We are a network of ten public health training centers (PHTC), forty affiliate training centers (local performance sites), and one National Coordinating Center for Public Health Training. Through partnerships with national, regional, and local training providers, we aim to ensure the public health workforce has access to the training tools and resources they need to respond to the complex public health challenges of today and tomorrow.

Network sites collaborate to share training, expertise, opportunities, and ideas. Because public health needs are interconnected across local, regional, national, and global lines, a network helps regions learn from and support each other’s work.

To lay the foundation for an online training strategy, we recently partnered with Georgetown University’s National Center for Education in Maternal and Child Health to conduct an extensive review of more than seventy online training delivery systems. The review explores how online learning is made available to the workforce and highlights best practices for replication and expansion.

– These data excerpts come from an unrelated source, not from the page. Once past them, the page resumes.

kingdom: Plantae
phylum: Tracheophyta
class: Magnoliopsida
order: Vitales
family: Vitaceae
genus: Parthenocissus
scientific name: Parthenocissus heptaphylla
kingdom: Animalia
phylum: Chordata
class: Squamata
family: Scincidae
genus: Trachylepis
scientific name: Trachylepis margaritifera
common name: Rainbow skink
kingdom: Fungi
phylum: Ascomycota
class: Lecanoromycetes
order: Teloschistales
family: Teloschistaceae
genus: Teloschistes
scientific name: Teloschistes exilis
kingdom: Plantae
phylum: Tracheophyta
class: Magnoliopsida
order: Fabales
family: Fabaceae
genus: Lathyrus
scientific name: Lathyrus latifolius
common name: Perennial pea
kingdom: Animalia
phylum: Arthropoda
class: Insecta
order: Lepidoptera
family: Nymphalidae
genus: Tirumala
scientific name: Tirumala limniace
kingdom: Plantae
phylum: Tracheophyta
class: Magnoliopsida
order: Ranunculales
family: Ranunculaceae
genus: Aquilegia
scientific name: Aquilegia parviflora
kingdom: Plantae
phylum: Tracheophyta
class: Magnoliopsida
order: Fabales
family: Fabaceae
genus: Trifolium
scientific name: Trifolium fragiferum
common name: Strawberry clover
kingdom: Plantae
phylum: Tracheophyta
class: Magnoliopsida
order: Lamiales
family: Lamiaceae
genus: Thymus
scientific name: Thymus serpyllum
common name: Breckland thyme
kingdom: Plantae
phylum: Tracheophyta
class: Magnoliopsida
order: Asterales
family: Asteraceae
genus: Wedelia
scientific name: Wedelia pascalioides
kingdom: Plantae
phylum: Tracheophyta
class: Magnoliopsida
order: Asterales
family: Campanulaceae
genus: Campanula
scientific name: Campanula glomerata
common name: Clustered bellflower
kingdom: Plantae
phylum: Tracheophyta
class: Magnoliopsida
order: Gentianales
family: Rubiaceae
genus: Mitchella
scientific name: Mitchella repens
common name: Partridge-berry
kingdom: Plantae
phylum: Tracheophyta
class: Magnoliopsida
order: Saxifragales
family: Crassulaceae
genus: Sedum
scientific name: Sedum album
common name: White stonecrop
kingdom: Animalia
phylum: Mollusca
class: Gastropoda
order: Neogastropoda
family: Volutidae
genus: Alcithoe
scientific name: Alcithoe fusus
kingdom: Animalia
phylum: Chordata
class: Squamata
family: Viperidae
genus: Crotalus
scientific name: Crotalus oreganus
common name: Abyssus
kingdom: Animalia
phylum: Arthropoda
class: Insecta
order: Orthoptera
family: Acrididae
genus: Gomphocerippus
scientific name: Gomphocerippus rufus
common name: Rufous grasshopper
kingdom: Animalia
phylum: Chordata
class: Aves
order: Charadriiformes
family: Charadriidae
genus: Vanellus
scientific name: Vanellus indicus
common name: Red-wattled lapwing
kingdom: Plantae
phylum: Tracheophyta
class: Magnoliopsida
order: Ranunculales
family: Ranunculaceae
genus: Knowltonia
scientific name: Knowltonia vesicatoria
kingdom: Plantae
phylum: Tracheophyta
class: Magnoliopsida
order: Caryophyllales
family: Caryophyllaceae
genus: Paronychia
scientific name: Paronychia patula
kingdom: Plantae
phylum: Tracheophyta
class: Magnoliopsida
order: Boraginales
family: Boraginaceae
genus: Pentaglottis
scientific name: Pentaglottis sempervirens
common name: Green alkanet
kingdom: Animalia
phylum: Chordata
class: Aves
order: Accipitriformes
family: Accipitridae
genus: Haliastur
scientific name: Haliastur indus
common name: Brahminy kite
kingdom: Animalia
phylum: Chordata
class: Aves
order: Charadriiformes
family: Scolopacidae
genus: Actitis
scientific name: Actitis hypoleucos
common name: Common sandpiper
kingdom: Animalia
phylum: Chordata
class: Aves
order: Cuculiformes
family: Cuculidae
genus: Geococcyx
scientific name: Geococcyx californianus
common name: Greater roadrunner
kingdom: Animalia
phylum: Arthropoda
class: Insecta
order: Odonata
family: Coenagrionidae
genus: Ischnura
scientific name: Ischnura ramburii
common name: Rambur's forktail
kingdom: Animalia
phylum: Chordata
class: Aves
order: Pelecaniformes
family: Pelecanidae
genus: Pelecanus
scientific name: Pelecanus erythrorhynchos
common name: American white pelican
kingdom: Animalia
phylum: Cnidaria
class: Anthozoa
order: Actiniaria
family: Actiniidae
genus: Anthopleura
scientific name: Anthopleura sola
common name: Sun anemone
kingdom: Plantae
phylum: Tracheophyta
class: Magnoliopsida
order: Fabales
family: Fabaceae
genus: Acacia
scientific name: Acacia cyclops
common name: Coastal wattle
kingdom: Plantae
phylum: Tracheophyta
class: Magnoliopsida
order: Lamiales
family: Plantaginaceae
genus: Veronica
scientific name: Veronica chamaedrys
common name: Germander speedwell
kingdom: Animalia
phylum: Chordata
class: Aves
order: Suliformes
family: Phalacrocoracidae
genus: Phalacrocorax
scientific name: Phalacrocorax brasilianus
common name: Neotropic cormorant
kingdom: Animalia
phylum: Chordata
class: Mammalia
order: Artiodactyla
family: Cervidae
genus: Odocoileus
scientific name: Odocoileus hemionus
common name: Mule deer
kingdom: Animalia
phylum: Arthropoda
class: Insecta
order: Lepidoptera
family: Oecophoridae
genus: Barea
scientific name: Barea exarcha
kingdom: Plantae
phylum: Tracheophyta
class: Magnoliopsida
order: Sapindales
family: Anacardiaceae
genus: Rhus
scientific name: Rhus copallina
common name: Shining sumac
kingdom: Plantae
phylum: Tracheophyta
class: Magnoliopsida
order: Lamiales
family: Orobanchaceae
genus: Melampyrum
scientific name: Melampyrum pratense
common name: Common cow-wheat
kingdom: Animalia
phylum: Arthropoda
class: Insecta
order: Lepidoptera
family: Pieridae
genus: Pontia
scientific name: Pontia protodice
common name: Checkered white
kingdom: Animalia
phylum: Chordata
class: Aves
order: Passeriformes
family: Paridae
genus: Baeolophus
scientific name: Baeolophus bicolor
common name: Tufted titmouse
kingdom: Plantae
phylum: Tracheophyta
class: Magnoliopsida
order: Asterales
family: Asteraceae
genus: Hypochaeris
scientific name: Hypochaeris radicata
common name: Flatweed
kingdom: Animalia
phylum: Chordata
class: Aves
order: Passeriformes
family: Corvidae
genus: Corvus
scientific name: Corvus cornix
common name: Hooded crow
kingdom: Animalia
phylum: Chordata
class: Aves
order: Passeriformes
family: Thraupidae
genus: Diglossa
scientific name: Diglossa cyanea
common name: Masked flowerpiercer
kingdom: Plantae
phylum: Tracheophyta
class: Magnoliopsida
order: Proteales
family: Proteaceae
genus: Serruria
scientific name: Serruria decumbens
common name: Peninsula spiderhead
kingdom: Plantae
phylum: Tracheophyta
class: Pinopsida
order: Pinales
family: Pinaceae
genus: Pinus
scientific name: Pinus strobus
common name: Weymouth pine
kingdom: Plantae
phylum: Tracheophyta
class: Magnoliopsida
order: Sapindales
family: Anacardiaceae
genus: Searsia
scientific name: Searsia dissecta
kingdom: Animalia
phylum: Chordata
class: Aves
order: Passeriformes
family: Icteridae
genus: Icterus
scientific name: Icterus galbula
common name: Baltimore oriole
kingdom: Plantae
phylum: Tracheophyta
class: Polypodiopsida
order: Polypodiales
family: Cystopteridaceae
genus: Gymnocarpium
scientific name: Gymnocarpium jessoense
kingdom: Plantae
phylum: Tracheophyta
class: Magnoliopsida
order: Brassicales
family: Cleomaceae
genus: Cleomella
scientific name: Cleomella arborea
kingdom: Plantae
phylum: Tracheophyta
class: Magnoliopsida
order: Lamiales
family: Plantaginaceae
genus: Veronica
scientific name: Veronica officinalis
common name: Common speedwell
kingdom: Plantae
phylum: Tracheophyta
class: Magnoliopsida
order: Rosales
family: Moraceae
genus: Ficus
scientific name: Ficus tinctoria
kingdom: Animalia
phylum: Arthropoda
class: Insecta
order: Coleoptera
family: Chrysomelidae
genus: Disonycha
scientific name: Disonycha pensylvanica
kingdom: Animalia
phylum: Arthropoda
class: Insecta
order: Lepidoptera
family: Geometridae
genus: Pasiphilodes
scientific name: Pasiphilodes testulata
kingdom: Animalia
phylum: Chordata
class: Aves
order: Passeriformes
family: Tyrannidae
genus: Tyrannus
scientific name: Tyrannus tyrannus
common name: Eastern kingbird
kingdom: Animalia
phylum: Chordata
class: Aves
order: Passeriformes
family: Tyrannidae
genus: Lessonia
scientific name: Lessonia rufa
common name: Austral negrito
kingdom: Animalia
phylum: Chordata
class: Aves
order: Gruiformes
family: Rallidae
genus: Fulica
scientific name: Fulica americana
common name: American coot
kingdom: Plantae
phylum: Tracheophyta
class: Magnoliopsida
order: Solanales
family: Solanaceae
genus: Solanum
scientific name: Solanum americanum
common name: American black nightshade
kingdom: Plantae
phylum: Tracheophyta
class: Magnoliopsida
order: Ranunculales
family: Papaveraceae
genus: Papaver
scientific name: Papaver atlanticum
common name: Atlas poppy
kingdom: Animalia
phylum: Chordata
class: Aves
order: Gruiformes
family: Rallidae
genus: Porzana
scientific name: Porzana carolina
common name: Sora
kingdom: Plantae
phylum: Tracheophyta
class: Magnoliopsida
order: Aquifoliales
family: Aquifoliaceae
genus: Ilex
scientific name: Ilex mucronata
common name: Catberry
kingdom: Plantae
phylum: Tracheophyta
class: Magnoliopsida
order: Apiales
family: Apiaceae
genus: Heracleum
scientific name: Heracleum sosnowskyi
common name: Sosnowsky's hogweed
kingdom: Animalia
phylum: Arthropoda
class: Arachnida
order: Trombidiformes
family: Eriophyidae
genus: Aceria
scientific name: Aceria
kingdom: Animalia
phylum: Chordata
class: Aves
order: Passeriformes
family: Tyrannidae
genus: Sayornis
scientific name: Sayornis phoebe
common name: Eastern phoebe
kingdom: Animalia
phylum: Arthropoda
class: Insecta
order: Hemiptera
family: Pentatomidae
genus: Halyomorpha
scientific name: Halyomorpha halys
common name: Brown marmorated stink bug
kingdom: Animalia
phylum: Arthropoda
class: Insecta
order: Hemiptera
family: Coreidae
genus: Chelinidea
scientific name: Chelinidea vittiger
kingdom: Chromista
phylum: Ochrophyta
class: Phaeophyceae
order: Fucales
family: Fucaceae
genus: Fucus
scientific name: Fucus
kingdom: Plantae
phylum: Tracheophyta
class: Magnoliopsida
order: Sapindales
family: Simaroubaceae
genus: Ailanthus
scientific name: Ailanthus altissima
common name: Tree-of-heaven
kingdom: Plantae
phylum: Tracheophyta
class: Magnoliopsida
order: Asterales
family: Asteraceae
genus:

We look forward to sharing key lessons from the results.

We are also developing a training highlights widget, embedded on network training center websites to highlight recent, relevant, distance-based opportunities offered across our network of over fifty training organizations. You can check out the widget on our website or at any of the training centers.

Elevate

To tie PHLN’s strengths and resources together, we’re happy to introduce Elevate, our new quarterly publication. Elevate, your resource for lifelong learning in public health practice and population health improvement, focuses on public health workforce needs as well as hot topics and relevant strategies in public health training and education. Elevate highlights the real-world strategies and lessons of public health leaders and training providers across the network regions who are working and collaborating to foresee, prepare for, and respond to public health training needs.

This inaugural issue of Elevate highlights examples of how and why we’re collaborating to tackle some of the most challenging and compelling public health issues with high-quality trainings and resources. This issue includes stories about addressing public health effects of climate change, providing urgent information on Zika while understanding of it still developing, and meeting an urgent need for violence and injury prevention work.

With Elevate and PHLN’s other resources and opportunities, please join us in ensuring that everyone who wants to can easily find the perfect table around which to gather and learn from our work.